While low-income Americans might be expected to benefit less from tax reform because they pay little to no federal income tax, they should not be left out of the discussion of improving America’s economy and the future of our nation’s families. Making the CTC refundable against both income and payroll taxes, as proposed by senators Mike Lee and Marco Rubio, would be a way towards broaden the scope of the credit.

Refunding Is Better than Other Forms of Welfare

Expanding the refundable portion of the CTC is sometimes criticized for being “stealth welfare” or breaking the bank. In the current context, neither of these critiques hold water. Increasing the amount of cash in poor- and middle-income parents’ pockets is more responsible and efficient than increasing spending in yet another anti-poverty program. Also, in tax reform negotiations where even the most severe deficit hawks have acquiesced to using future growth paying for tax cuts, the question of deficit spending on tax cuts becomes a question not about if we should do it, but to whose benefit: solely on corporations and wealthy filers, or on families with children as well?

Politically, CTC expansion should have been guaranteed yesterday. For conservatives narrowly eyeing Democratic momentum behind federal paid leave mandates or more funding for child care, giving parents back more of their money through an expanded CTC could help stem some of that push. A coalition to expand the child tax credit, of which I am a member, boasts an impressive spread of ideological bedfellows, from anti-poverty groups to pro-family evangelical networks, and working toward a bipartisan common cause in the name of investing in America’s children is a sure-fire sell.

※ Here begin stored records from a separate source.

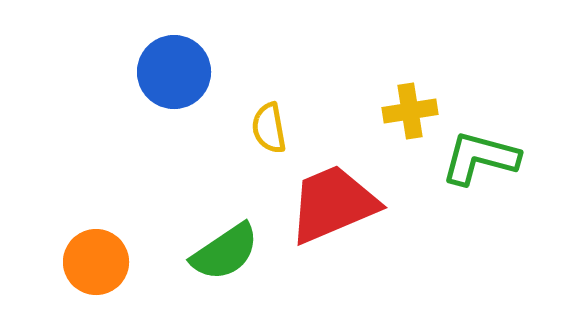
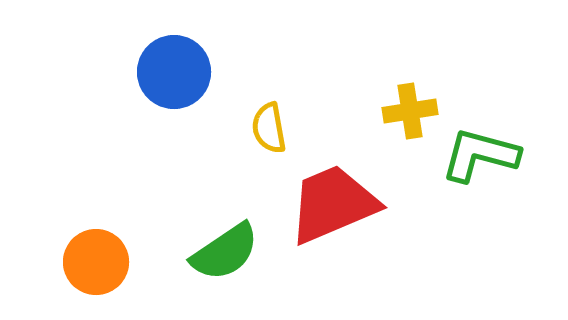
green L-shape: moved 3 px up
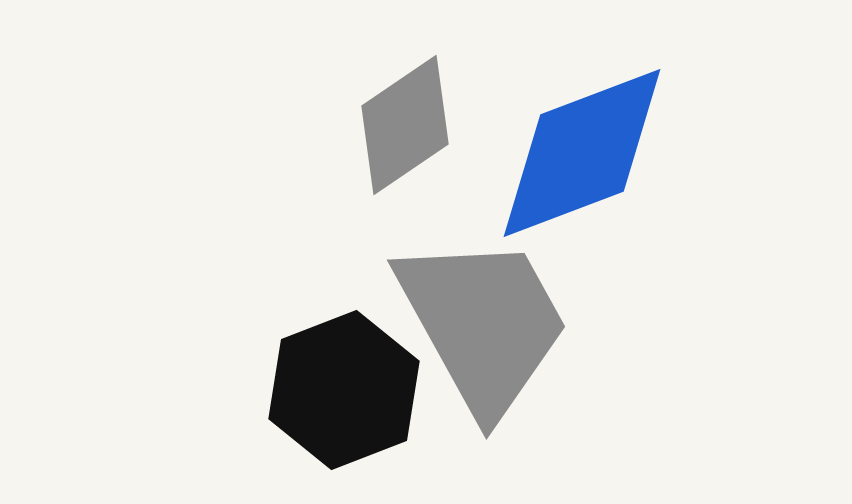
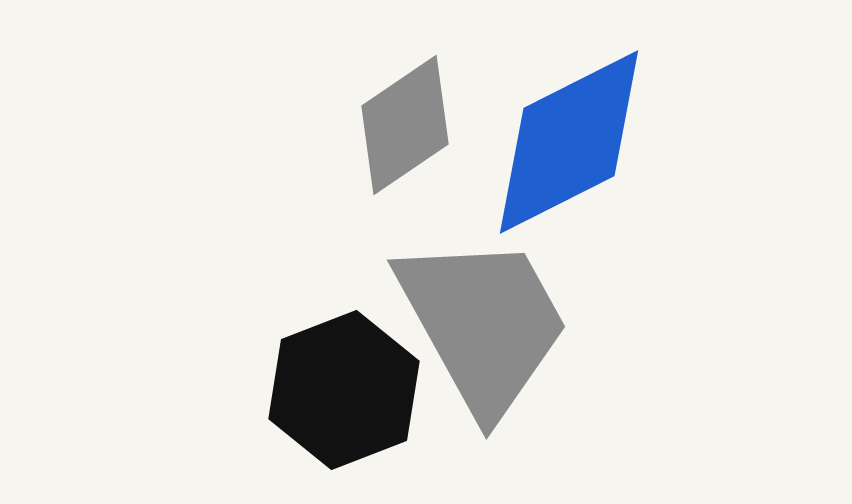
blue diamond: moved 13 px left, 11 px up; rotated 6 degrees counterclockwise
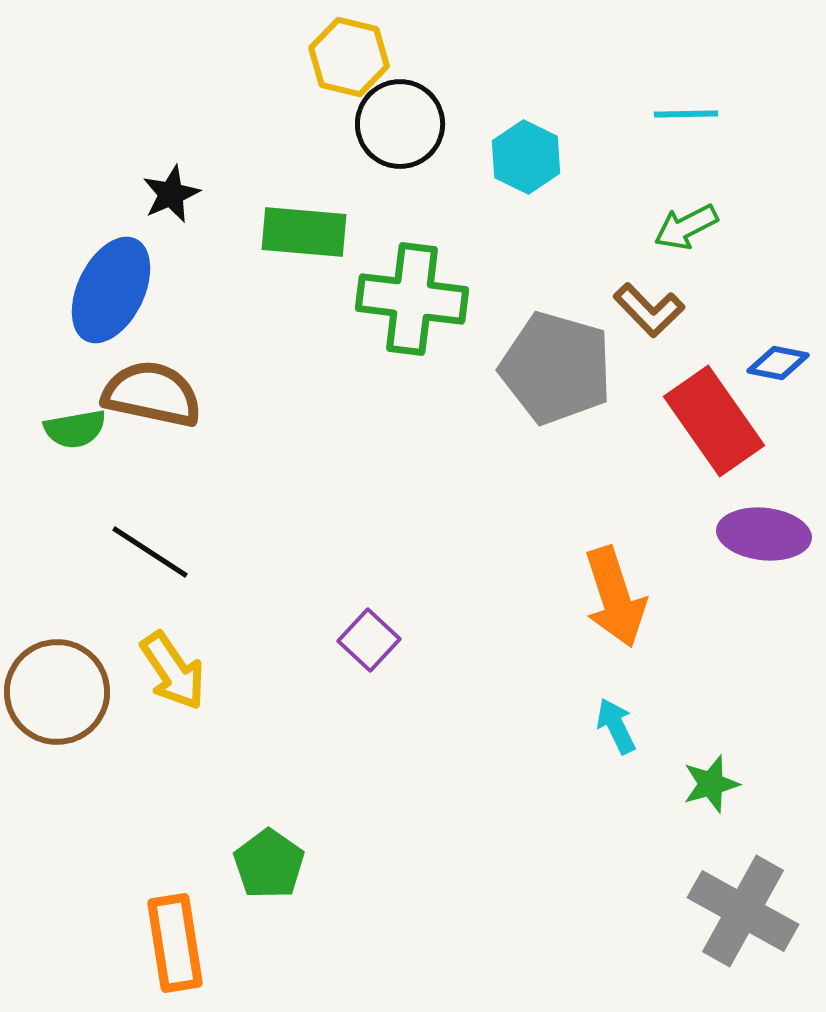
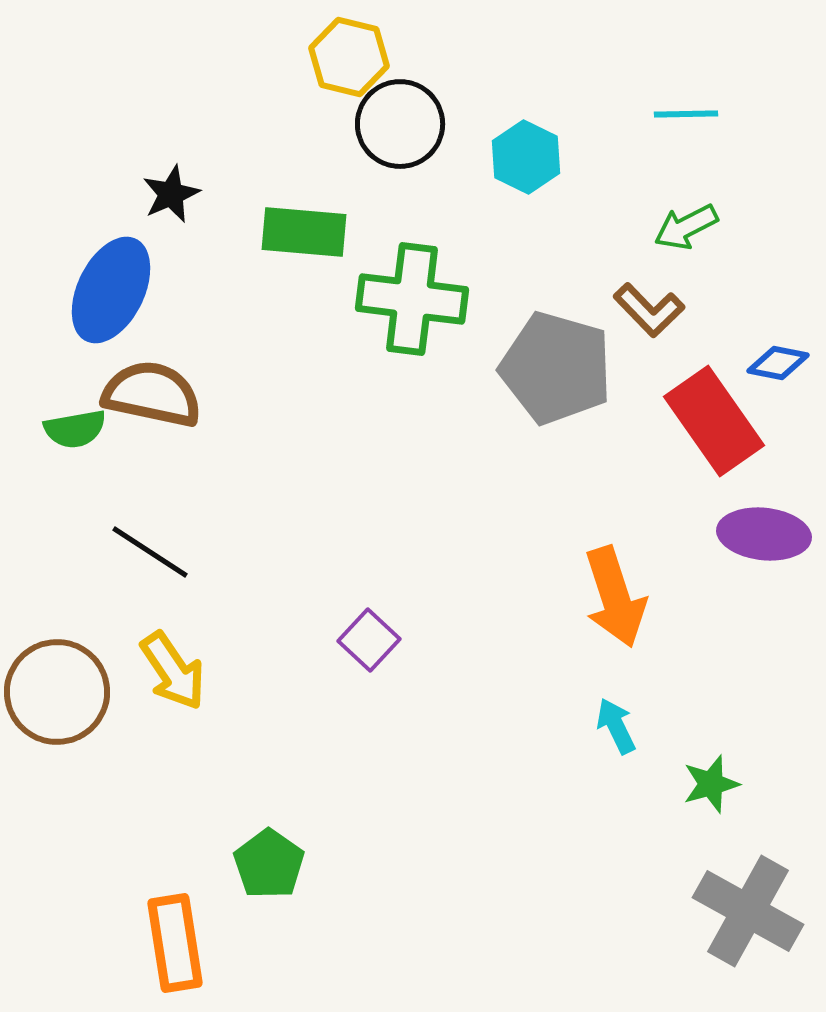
gray cross: moved 5 px right
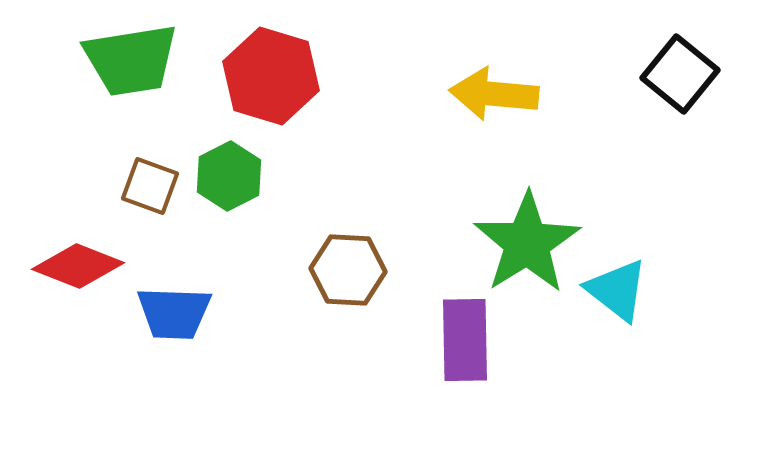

More practically, the coming crack-up in the Republican Party can perhaps only be staved off by successful tax reform (and even that may not be a healing salve). Tax reform will not pass unless pro-family conservative groups feel they have enough skin in the game to take ownership of the tax reform bill.

Economic growth is good and necessary, but a tax reform package that simply cuts taxes on businesses and the wealthy while leaving low- and middle-income families no better (or worse!) off would fulfill every parody of conservativism dreamed up by MSNBC.

Even those who support the president less for who he is than for who his enemies are have to recognize the precariousness of the Republican majority and the narrowing window for pursuing conservative policymaking. Friends of the president and his administration should recognize the peril of a failure to keep the campaign promise of looking out for the “forgotten man” and America’s working-class families. To bring home a win, the White House and Congress need tax reform. To pass tax reform, they need to ensure middle-class families will meaningfully benefit.

It’s not too late for tax reform authors to ensure that any package include a substantive provision aimed at supporting families through an expansion of the size and scope of the child tax credit. To do otherwise would doom tax reform and with it, the best chance in this administration to seize a meaningful win for families in the middle class and those aspiring to get there.